Perguntas e Respostas
Qual é o risco de confundir as teorias de Alexy e Dworkin na prática forense?
O risco é validar o ativismo judicial. Dworkin defende a integridade e a resposta correta baseada no sistema jurídico, enquanto a ponderação de Alexy, se usada sem rigor (como ocorre frequentemente no Brasil), pode permitir que o juiz escolha subjetivamente qual princípio deve prevalecer, gerando insegurança jurídica.
O que é mutação constitucional e como ela afeta a advocacia?
É a alteração do sentido da norma constitucional pela interpretação judicial, sem modificação do texto escrito. Afeta a advocacia pois exige que o profissional não confie apenas na letra da lei, mas acompanhe a evolução interpretativa do STF para não ser surpreendido por uma “nova Constituição” não escrita.
Como o advogado pode combater o decisionismo judicial na prática?
Através de uma argumentação que exija coerência e integridade do direito (accountability), demonstrando que a decisão judicial não pode romper com a história institucional da norma e exigindo a fundamentação exaustiva prevista no art. 489 do CPC.

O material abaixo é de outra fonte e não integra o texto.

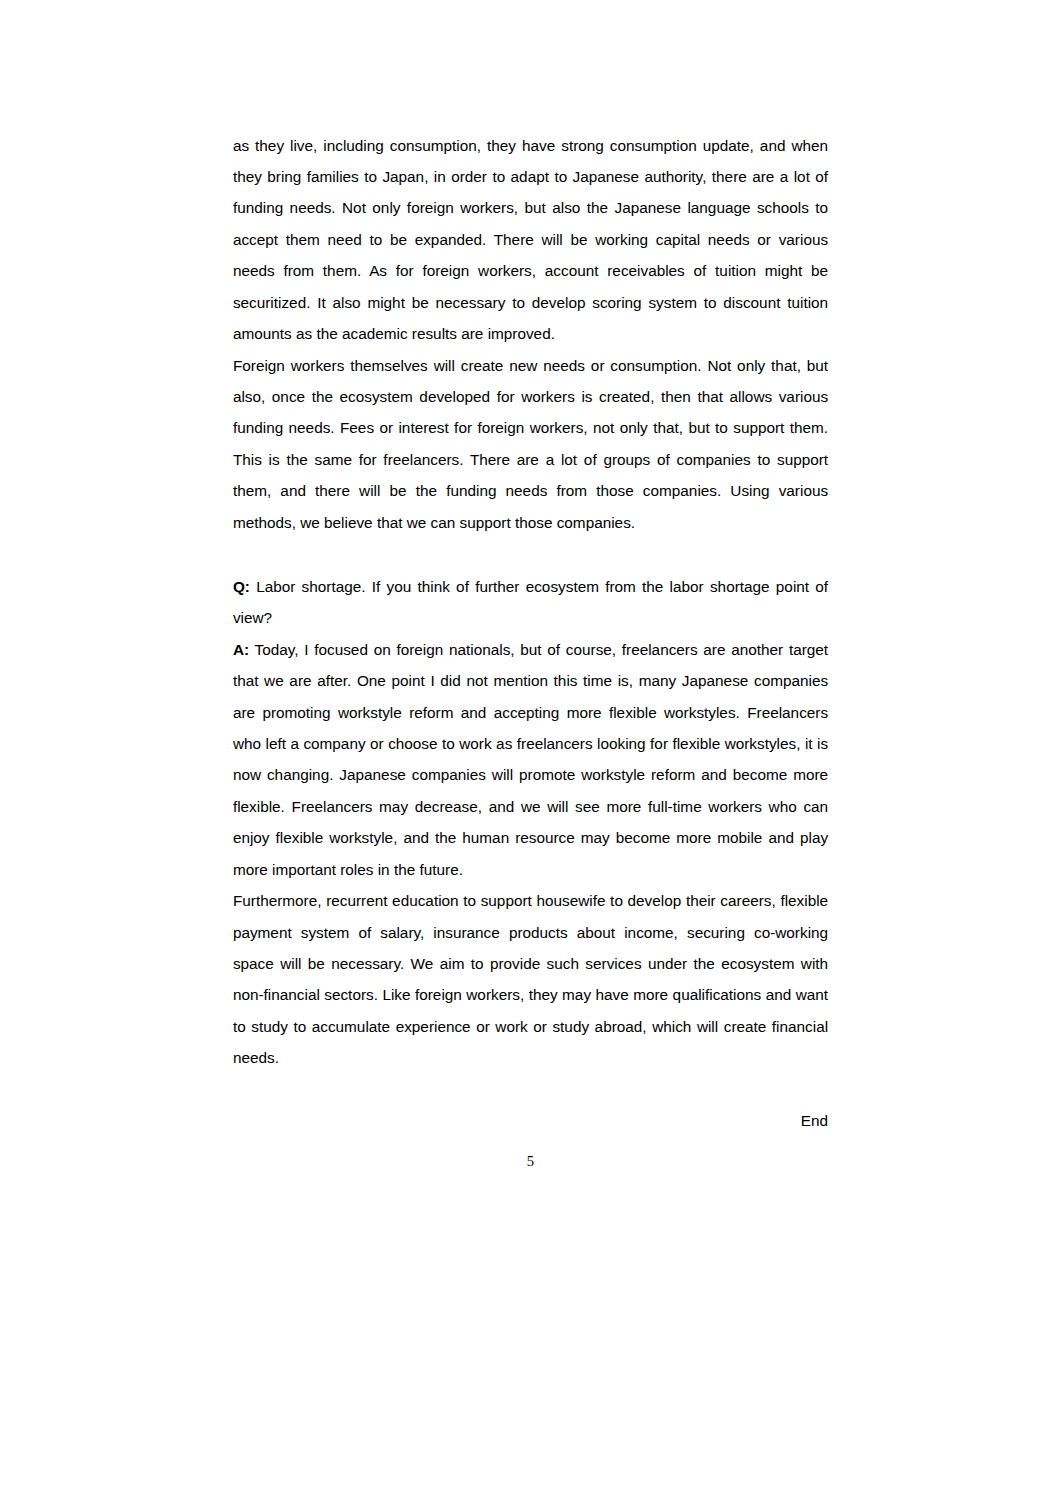as they live, including consumption, they have strong consumption update, and when they bring families to Japan, in order to adapt to Japanese authority, there are a lot of funding needs. Not only foreign workers, but also the Japanese language schools to accept them need to be expanded. There will be working capital needs or various needs from them. As for foreign workers, account receivables of tuition might be securitized. It also might be necessary to develop scoring system to discount tuition amounts as the academic results are improved.
Foreign workers themselves will create new needs or consumption. Not only that, but also, once the ecosystem developed for workers is created, then that allows various funding needs. Fees or interest for foreign workers, not only that, but to support them. This is the same for freelancers. There are a lot of groups of companies to support them, and there will be the funding needs from those companies. Using various methods, we believe that we can support those companies.
Q: Labor shortage. If you think of further ecosystem from the labor shortage point of view?
A: Today, I focused on foreign nationals, but of course, freelancers are another target that we are after. One point I did not mention this time is, many Japanese companies are promoting workstyle reform and accepting more flexible workstyles. Freelancers who left a company or choose to work as freelancers looking for flexible workstyles, it is now changing. Japanese companies will promote workstyle reform and become more flexible. Freelancers may decrease, and we will see more full-time workers who can enjoy flexible workstyle, and the human resource may become more mobile and play more important roles in the future.
Furthermore, recurrent education to support housewife to develop their careers, flexible payment system of salary, insurance products about income, securing co-working space will be necessary. We aim to provide such services under the ecosystem with non-financial sectors. Like foreign workers, they may have more qualifications and want to study to accumulate experience or work or study abroad, which will create financial needs.
End
5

As cláusulas pétreas são absolutas?
Embora protejam o núcleo essencial, a extensão desse núcleo é disputada. O advogado deve saber argumentar tecnicamente sobre o “núcleo essencial” do direito fundamental para provar que uma emenda, mesmo sem abolir o direito integralmente, o esvaziou a ponto de violar a cláusula pétrea.
Por que a “ponderação de princípios” pode ser perigosa para a segurança jurídica?
Porque, sem critérios racionais estritos, a ponderação pode transformar-se em pura discricionariedade, onde o peso de cada princípio é atribuído conforme a preferência pessoal do julgador, tornando o direito imprevisível e sujeito a “sentenças de cádi”.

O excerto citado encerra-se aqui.